Three of Marok's men. Two sentries who had been in the wrong place when the attack came. Kaelen said the words, because he was the captain, because it was his duty, because he could not let Toren do it when Toren's hands were still shaking.

He did not know their names.

That was the Binding, he knew. It had taken something from him, something he would not get back. A memory, a feeling, a piece of himself that he had used to fuel the power that saved Seren's life.

He wondered how many more pieces he had left.

"We should turn back," Marok said, standing beside him at the graves. His voice was flat, emotionless. "The men are shaken. And what you did—"

"What I did saved your scholar's life."

"What you did was something I've never seen before. Something I don't want to see again." Marok looked at him, his scarred face unreadable. "I've fought the Unmade for twenty years. I've seen men use the Binding. I've watched them turn. But I've never seen one of them stop an entire assault by just... letting it out. And I've never seen a Keeper look at a man the way they looked at you."

Kaelen said nothing.

"Who are you?" Marok asked. "What are you?"

Kaelen looked at the graves, at the fresh earth, at the markers they had made from broken stones.

"I don't know," he said. "I used to think I was a soldier. A captain. A man trying to save what was left of the world. Now I don't know what I am."

Marok was quiet for a long moment.

"I'll take my men back," he said finally. "We'll escort the priestess, if she wants to go. But you—" He shook his head. "You're going north. And I don't think anything I can say will stop you."

"No," Kaelen agreed. "It won't."

Marok nodded slowly. He held out his hand, and Kaelen took it. The mercenary's grip was firm, his palm calloused from years of holding swords.

"Good luck, Captain," he said. "Whatever you are. Whatever you become. I hope you find what you're looking for."

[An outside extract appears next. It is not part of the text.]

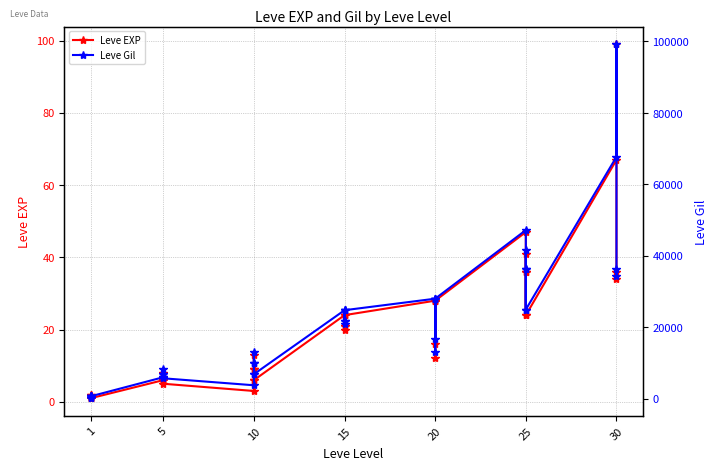

What is the maximum value shown in the chart?

99220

He walked back to his men, shouting orders, organizing the withdrawal. The survivors—those who would return to Valerion, who would tell stories of the night the Binding came alive and the Unmade stopped and the Red Wraith became something else—moved to gather their gear, to prepare for the journey south.

Kaelen watched them go.

Then he turned north.

Toren was waiting, his face pale but his jaw set. Seren sat on a fallen pillar, her humming quiet now, her eyes clear. And Elyss—

Elyss was walking toward him, her hand empty, the vial hidden somewhere in her robes.

"I'm coming with you," she said.

Kaelen shook his head. "Go back with Marok. This is not your fight."

"It is my fight." She stopped in front of him, close enough that he could see the fear in her eyes, and the determination beneath it. "The Church sent me to watch you. To stop you if you became a threat. But I've been watching, Kaelen. And I don't think you're a threat. I think you're the only one who can end this. And I think you've been carrying that alone for too long."

She reached out, took his hand. Her fingers were warm, human, alive.

"I don't know what you are," she said. "I don't know what you touched, or what it left behind. But I know that you fought it. You fought it tonight, when it would have been easier to let go. And I want to help you keep fighting. For as long as you can."

Kaelen looked at her hand in his. Then he looked at Toren, who nodded once, his eyes steady. At Seren, who had stopped humming and was watching with something that might have been hope.

"You may not survive this," Kaelen said.

Elyss smiled. It was a small smile, fragile, but real.

"No one survives anything," she said. "We just keep walking until we can't."

She released his hand and turned north, toward the Breachlands, toward the door that Kaelen had opened and could not close.

Kaelen stood for a moment, watching her go. Then he picked up his sword, checked the edge, and followed.

Toren fell into step beside him. Seren walked behind, her humming starting again, a new tune now, something that might have been a hymn.

And behind them, in the ashes of the ruined town, the darkness stirred.

Something had watched the battle. Something had seen the Binding emerge, had seen the Keepers stop, had seen the man force the darkness back into its cage.

Something that had been waiting for four years.

"Soon," it whispered. "Soon he will come home. And then we will all go home."

In the north, the Breach pulsed, once, twice, and the twilight deepened.